まさかの行動に、アスカは一歩後退りする。
「アスカ様からは、なんだかいい匂いがするッス」
なんか、ヘンタイ染みたことを言い出した!
「えっ!?」
「ああ……」
アスカは思わず二の腕を鼻に近づけ、身体に着いた自分の匂いを確認した。
フランコは額に手を当てて、ため息を吐いている。
「自分は、そいつが犯人なのかどうか、匂いで分かるッス」
「匂い?」
アスカは襟元に鼻を近づけ、匂いを嗅いだ。
ガルシアによれば、独特の「嗅覚」があるらしい。
犯罪者かどうかを嗅ぎ分けることができるという。
スキルのひとつだろうか?
もちろん、アスカはそんなスキルの存在を聞いたこともない。
「あははは、こいつ頭オカシイんですよ。気にしないでください」
「フランコ、アスカ様は絶対犯人じゃないッス! フランコには分からないッスか?」
くんか、くんかと鼻をひくひくさせるガルシア。
「はあぁ……、ホントにいい匂いがするッスぅぅ」
アスカとフランコは、なんとも言えない表情をして顔を見合わせた。
🌹
翌日の朝。
アスカはベッドに寝転がって、天井を眺めていた。
窓から朝日が差し込み、部屋のなかを青く照らしていた。
入口のドアの側では、フランコが眠そうな目を擦って立っている。
ガルシアは別室で仮眠中である。昨夜は交代で監視していたようだ。
アスカは物音に気付き、入口へ視線を向けた。
監視役の憲兵フランコも、外の様子を気にしている。
こちらへ足音が近づいてくる。
おそらく二人。靴の音からすると、ひとりは女性らしい。
やがて憲兵と女性が部屋へ入ってきた。
「あなたは……」
アスカはベッドから起き上がった。
「これが、テバレシアのやり方か?」
現れたのは、ゴウマ議長ジャニス。
エインズ区長殺害の報せを聞いて、憲兵隊庁舎へやって来たようだ。
少し大きめの革袋を大事そうに抱えている。
「ち、ちがうわ! お父さまもわたしも、あんな酷いことはしない。わたしには、エインズ区長を殺す理由なんてない」
「……ふん、どうだか」
ジャニスはアスカの方へ顔を向けながら、背後に立つ憲兵たちの方へ視線を移した。
「ここへ来る前に死体検案書を見せてもらった。

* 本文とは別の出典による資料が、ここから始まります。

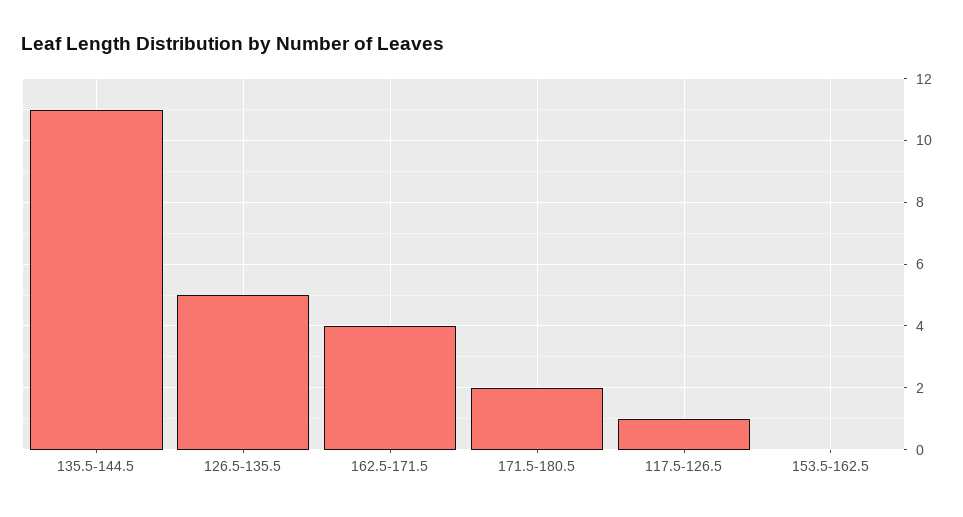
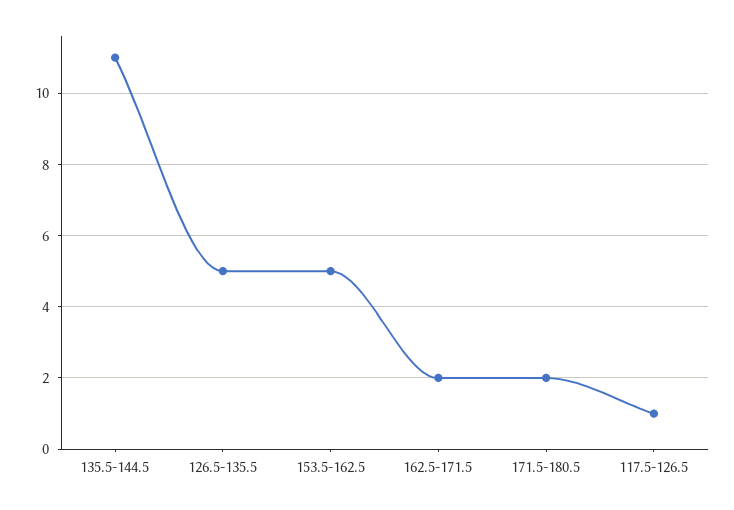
  {
    "135.5-144.5": 11,
    "126.5-135.5": 5,
-   "162.5-171.5": 4,
+   "162.5-171.5": 2,
    "171.5-180.5": 2,
    "117.5-126.5": 1,
-   "153.5-162.5": 0
+   "153.5-162.5": 5
  }

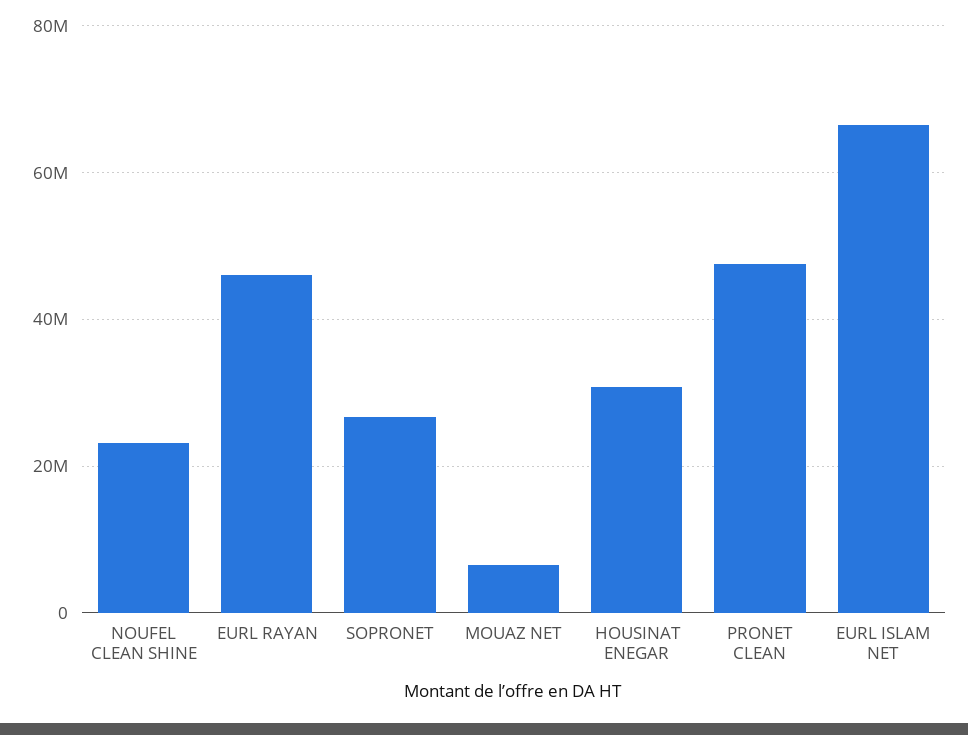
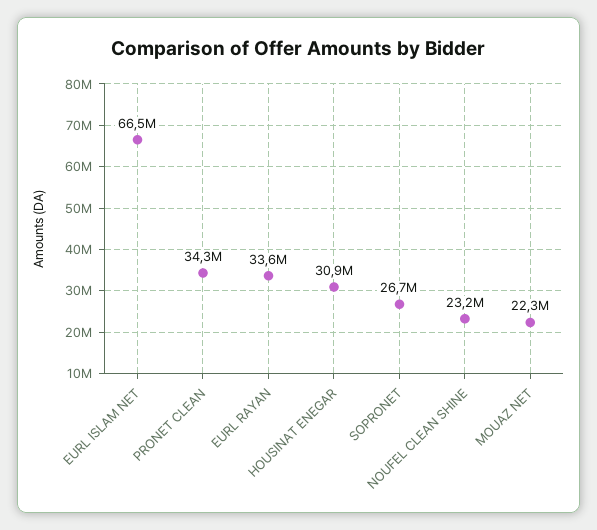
  {
    "NOUFEL CLEAN SHINE": 23200000,
-   "EURL RAYAN": 46000000,
+   "EURL RAYAN": 33600000,
    "SOPRONET": 26700000,
-   "MOUAZ NET": 6000000,
+   "MOUAZ NET": 22300000,
    "HOUSINAT ENEGAR": 30900000,
-   "PRONET CLEAN": 48000000,
+   "PRONET CLEAN": 34300000,
    "EURL ISLAM NET": 66500000
  }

エインズをメッタ刺しにしたそうだな」
「だからっ! それは……」
「血液が付着していたという剣を見たが、アレで刺したのか? それほど荒れた傷口には見えなかったが」
ジャニスは頷いて笑みを見せた。
「ジャニス……」
エインズの遺体には、刺し傷ばかり十数箇所ほど残されていた。
アスカの佩刀は「カグツチ」という銘のフランベルジュ。
アスカは亡き母親のクラウディアから、この剣は「死よりも苦痛を与える剣」だと教えられた。

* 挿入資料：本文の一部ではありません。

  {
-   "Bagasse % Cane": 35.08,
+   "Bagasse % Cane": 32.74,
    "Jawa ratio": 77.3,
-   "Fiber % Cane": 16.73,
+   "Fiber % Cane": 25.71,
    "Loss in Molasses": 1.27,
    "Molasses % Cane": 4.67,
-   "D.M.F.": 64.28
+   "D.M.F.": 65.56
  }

無暗に振り回して、命あるものを傷付けてはならないとも。
フランベルジュの波打つ形状の刀身が肉を引き裂くため、治癒魔法を使用できない状況では止血するのが難しい。荒れた傷口は衛生状態の悪い環境下で、すぐに破傷風に侵されてしまう。
アスカの「カグツチ」は、レイピアよりも幅の広い片手剣である。刺突も有効だが、どちらかと言えば斬撃に向いている。
本当にアスカがエインズを殺したのなら、遺体の傷口はもっと「荒れた」ものになっただろう。加えて、刺し傷しか残ってないのも不自然だ。
それがジャニスの見立てだった。
「しばらく、ここにいろ。まぁ、あまり安全とはいえないがな」
そう言うと、ジャニスは手に持っていた革袋をアスカに差し出した。
「差し入れだ」
アスカが袋のなかを覗き込む。中に入っていたのは、干し肉、チーズ、パン、それと折りたたまれた羊皮紙の紙片。
「また、顔を出す。今度はリータも連れて来るよ」
ジャニスは手を振って部屋を後にした。
彼女が去った後、アスカは袋の中に入っていた羊皮紙の紙片を手に取った。